Sivil toplum geçen 10 yılda ortaya koyduğu kurumsallaşma ve kapasite artırma odağını organizasyon düzeyinde ele aldı. Kurumsallık, performans odaklı düşünmeyi de güçlendirdi. STK’ların faaliyet raporları ya da proje dokümanları incelendiğinde hâkim dilin performans anlatımı olduğu görülüyor. Bu önemli bir merhale idi. Ancak görünen o ki sivil toplum, kurumsallaşma kapasitesi yükselse de etkisi artmadıkça rolünü oynamakta zorlanıyor. Türkiye sivil toplumunun toplumsal ve çevresel konuları ortak akıl, istişare ve müzakere ile ele alma zemini olarak işlev görmediğine dair pek çok işaret var. Sayısal hacmin ve çeşitliliğin sunduğu fırsata rağmen içe kapanma pratikleri ile fırsat kullanılamıyor. Sivil toplum bir istişare ve müzakere alanı olarak işlev görmekten ziyade birbirine benzeyenlerin kümelenme alanı gibi çalışıyor. Sivil toplum alanında faaliyet gösteren kuruluşların büyük ölçüde kendi etnik, kültürel ya da inanç bazlı kimlik alanlarına kapandığını, etkinliklerini ve içeriklerini bu kapalı ortamda ürettiklerini, seslerini ise yine kendi benzerlerinin sınırlarında tuttuklarını gözlemlemek mümkün. Bu durum sivil toplumun temel eksikliği olarak görülebilir.

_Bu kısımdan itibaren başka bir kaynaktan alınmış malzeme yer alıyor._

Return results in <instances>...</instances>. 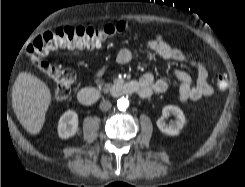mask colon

Sonuç olarak sivil toplumun önümüzdeki 10 yılının gündeminde, etki kavramının stratejik bir öneminin olacağını düşünmek mümkün. “Neler yaptık” sorusu kadar “yaptıklarımız ne işe yaradı” sorusuna da cevap aranacak. Etkili bir sivil toplumun başarı göstergesini ise iki alandaki tutumun oluşturacağı söylenebilir. Birincisi farklılıkların aralarında kuracakları diyalog ve müzakere tecrübeleri, ikincisi ise kamu yönetimi ve siyaset ile kurulacak ilişki biçimleri. Birincisi içe kapanma davranışının aşılıp aşılamadığını, ikincisi ise angajman ve düşmanlık uçları dışına çıkılıp çıkılamadığının işaretlerini verecek.